TASK REQUIREMENTS
Copy each line below in which the string "uniform" occurs.

THE DATA
_ _ _ _ _ _ _
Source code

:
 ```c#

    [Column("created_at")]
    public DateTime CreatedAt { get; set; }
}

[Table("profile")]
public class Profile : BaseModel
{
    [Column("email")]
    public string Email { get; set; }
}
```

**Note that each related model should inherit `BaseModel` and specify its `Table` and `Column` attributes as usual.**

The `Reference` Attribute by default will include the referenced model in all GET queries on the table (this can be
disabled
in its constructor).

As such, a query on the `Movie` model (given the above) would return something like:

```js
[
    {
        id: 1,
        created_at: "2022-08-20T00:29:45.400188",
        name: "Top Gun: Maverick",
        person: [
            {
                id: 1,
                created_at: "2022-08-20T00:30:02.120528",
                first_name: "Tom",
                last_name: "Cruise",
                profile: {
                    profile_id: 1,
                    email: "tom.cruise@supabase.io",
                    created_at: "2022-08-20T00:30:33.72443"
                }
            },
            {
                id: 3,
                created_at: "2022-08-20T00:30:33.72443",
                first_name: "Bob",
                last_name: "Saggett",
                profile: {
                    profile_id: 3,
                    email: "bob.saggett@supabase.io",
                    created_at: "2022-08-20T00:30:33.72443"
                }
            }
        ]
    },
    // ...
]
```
_ _ _ _ _ _ _
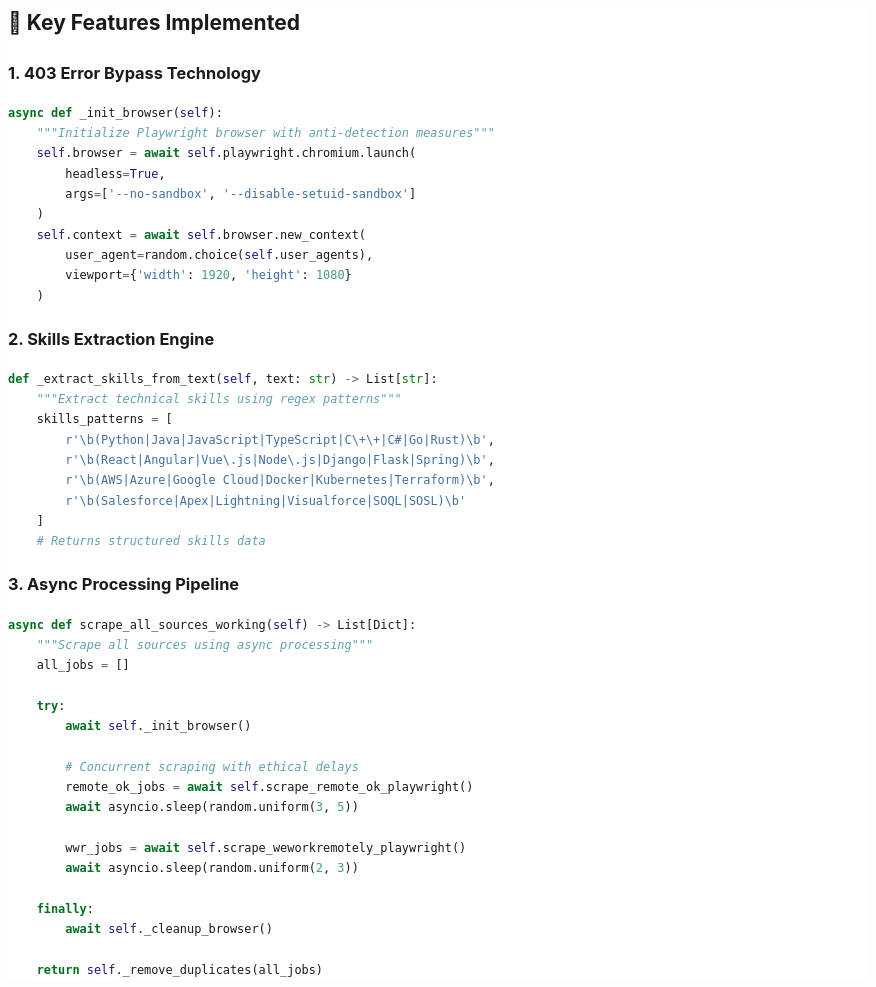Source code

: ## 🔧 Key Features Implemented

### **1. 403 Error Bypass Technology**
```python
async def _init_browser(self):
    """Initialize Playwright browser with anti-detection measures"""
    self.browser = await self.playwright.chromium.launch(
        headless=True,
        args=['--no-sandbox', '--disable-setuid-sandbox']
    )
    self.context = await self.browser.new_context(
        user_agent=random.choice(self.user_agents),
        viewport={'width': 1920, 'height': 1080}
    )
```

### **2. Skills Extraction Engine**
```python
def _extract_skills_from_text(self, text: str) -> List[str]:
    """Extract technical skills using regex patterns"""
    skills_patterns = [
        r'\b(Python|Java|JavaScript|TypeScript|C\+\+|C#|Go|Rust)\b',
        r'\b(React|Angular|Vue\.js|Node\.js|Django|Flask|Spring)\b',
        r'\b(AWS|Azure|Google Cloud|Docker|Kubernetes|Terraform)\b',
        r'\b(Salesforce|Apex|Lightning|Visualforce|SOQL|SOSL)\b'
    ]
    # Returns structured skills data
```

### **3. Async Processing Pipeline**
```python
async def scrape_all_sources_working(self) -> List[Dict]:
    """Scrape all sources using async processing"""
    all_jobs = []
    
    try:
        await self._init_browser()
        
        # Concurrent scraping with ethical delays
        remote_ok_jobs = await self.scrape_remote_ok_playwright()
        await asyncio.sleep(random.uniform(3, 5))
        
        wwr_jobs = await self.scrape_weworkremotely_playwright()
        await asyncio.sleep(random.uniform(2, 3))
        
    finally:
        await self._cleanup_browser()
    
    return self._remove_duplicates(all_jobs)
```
_ _ _ _ _ _ _
SOLUTION FOR THIS TASK
        await asyncio.sleep(random.uniform(3, 5))
        await asyncio.sleep(random.uniform(2, 3))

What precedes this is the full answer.